**EXCERPTED TEXT:**
--*--

Some time has passed since two mass shootings happened in one weekend in the United States, in El Paso, Texas, and Dayton, Ohio. Is now a good time to review some actions that should be taken in the wake of these tragedies, and all the other shootings in the U.S. that have taken and ruined lives? It seems that once the great eye of national interest has turned away from specific events, the news cycle moves so quickly and erratically that it becomes difficult to turn back. But turn back we must if we want to save our country from continued targeted and heinous violence.

One of the things heard in the aftermath of these mass shootings now is that people are getting used to hearing about them, and are almost numb to them. Yet for those who are personally affected by them, these shootings are something that they may never recover from, much less be numb to. For Latinos in El Paso, who according to the shooter’s online postings were targeted with purpose, never again will they feel safe and secure going out to the store, or let’s face it, anywhere. Their lives and the lives of Hispanics across the country have been irrevocably changed, as they have now joined other groups targeted by white supremacist aggressors.

--*--

**DATA ROWS:**
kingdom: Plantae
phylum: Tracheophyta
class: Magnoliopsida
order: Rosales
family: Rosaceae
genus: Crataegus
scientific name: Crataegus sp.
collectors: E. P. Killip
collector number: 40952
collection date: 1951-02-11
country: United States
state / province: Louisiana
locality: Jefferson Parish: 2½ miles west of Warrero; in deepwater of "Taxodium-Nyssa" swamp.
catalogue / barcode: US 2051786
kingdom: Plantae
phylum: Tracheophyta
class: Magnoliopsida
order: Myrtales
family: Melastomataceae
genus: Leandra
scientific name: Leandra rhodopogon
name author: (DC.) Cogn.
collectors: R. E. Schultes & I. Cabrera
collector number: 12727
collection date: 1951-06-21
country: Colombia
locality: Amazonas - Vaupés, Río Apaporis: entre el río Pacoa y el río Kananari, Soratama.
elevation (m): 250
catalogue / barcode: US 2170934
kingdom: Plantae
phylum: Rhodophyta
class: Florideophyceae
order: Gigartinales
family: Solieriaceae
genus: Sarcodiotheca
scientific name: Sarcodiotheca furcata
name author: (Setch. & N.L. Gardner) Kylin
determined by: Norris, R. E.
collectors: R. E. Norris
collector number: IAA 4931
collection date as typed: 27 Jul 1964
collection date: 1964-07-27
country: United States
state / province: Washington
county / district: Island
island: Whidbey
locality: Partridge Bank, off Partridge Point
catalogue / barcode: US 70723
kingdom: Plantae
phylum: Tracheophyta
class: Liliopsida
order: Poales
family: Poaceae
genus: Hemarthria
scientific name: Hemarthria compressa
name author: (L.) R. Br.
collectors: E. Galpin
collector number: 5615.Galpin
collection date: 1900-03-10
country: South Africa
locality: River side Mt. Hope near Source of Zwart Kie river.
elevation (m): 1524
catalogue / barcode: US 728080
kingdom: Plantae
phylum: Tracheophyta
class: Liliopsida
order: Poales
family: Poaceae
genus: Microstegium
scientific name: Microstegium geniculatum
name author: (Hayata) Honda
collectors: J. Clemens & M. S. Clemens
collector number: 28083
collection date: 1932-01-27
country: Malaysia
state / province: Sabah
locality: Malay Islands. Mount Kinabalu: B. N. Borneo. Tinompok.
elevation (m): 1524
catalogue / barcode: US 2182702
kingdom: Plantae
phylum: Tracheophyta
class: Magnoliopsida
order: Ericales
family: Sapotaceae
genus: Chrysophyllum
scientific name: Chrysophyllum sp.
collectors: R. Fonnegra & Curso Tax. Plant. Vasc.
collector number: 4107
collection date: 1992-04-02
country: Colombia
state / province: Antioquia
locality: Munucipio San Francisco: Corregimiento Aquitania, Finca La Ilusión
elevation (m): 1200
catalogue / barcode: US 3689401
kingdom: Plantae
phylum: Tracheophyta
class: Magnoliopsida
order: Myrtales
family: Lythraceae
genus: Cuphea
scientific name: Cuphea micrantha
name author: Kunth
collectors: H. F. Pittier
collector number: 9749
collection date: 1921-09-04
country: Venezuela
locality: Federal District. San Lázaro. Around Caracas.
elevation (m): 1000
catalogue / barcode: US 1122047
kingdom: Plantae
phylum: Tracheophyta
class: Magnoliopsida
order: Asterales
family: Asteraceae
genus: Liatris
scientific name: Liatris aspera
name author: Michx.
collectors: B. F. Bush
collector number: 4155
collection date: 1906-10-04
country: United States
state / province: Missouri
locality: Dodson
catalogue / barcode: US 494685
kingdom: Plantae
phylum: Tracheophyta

--*--

**WORK TO DO:** Pick up the piece on the El Paso and Dayton shootings after its last sentence and carry it forward.

**IN RESPONSE:**
President Trump’s rhetoric needs to be shown to him, in a place where he can’t look away, highlighting the areas where he attacks whole swaths of the people he is supposed to protect as the Commander in Chief. He may be in denial about the effect his words have on those of his supporters who have no judgment and who act on their worst impulses, but it’s time for him to come to some self-awareness. Until he understands better the power he wields with what seem like thoughtless statements on Twitter, at rallies and in speeches, he will never modify his poisonous behavior. But maybe his statements are quite deliberate and he has no regrets as far as their repercussions. If that’s the case, nothing more can be done to encourage him to show caring leadership for all in this country.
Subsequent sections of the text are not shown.